[Passage provided Boundary: Start]

# HG changeset patch
# User hoelzl
# Date 1292939453 -3600
# Node ID 1b65137d598c2a08a1fb0d9a802724f4a1a029c3
# Parent  3cb30e525ee9320ba7860bb5c1ae1f6cd46b9350
generalized monoseq, decseq and incseq; simplified proof for seq_monosub

diff -r 3cb30e525ee9 -r 1b65137d598c src/HOL/SEQ.thy
--- a/src/HOL/SEQ.thy	Tue Dec 21 14:18:45 2010 +0100
+++ b/src/HOL/SEQ.thy	Tue Dec 21 14:50:53 2010 +0100
@@ -34,27 +34,27 @@
   "Bseq X = (\<exists>K>0.\<forall>n. norm (X n) \<le> K)"
 
 definition
-  monoseq :: "(nat=>real)=>bool" where
-    --{*Definition of monotonicity. 
-        The use of disjunction here complicates proofs considerably. 
-        One alternative is to add a Boolean argument to indicate the direction. 
+  monoseq :: "(nat \<Rightarrow> 'a::order) \<Rightarrow> bool" where
+    --{*Definition of monotonicity.
+        The use of disjunction here complicates proofs considerably.
+        One alternative is to add a Boolean argument to indicate the direction.
         Another is to develop the notions of increasing and decreasing first.*}
   "monoseq X = ((\<forall>m. \<forall>n\<ge>m. X m \<le> X n) | (\<forall>m. \<forall>n\<ge>m. X n \<le> X m))"
 
 definition
-  incseq :: "(nat=>real)=>bool" where
+  incseq :: "(nat \<Rightarrow> 'a::order) \<Rightarrow> bool" where
     --{*Increasing sequence*}
-  "incseq X = (\<forall>m. \<forall>n\<ge>m. X m \<le> X n)"
+  "incseq X \<longleftrightarrow> (\<forall>m. \<forall>n\<ge>m. X m \<le> X n)"
 
 definition
-  decseq :: "(nat=>real)=>bool" where
-    --{*Increasing sequence*}
-  "decseq X = (\<forall>m. \<forall>n\<ge>m. X n \<le> X m)"
+  decseq :: "(nat \<Rightarrow> 'a::order) \<Rightarrow> bool" where
+    --{*Decreasing sequence*}
+  "decseq X \<longleftrightarrow> (\<forall>m. \<forall>n\<ge>m. X n \<le> X m)"

[Passage provided Boundary: End]
[Input data Boundary: Start]

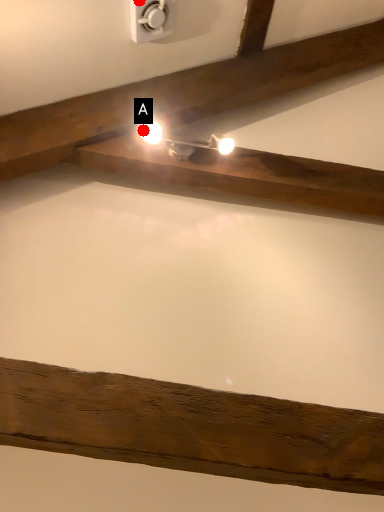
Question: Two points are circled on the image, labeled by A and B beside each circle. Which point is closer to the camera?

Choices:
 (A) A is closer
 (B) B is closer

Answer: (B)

[Input data Boundary: End]

• [Work to complete]: Summarize the patch in two sentences. The entries above were taken from a separate source.

• [Task result]: The patch, by hoelzl, changes src/HOL/SEQ.thy so that monoseq, incseq and decseq are defined for sequences of type "nat \<Rightarrow> 'a::order" rather than "nat=>real". It also writes the incseq and decseq definitions with "\<longleftrightarrow>" in place of "=" and corrects the comment on decseq from "Increasing sequence" to "Decreasing sequence".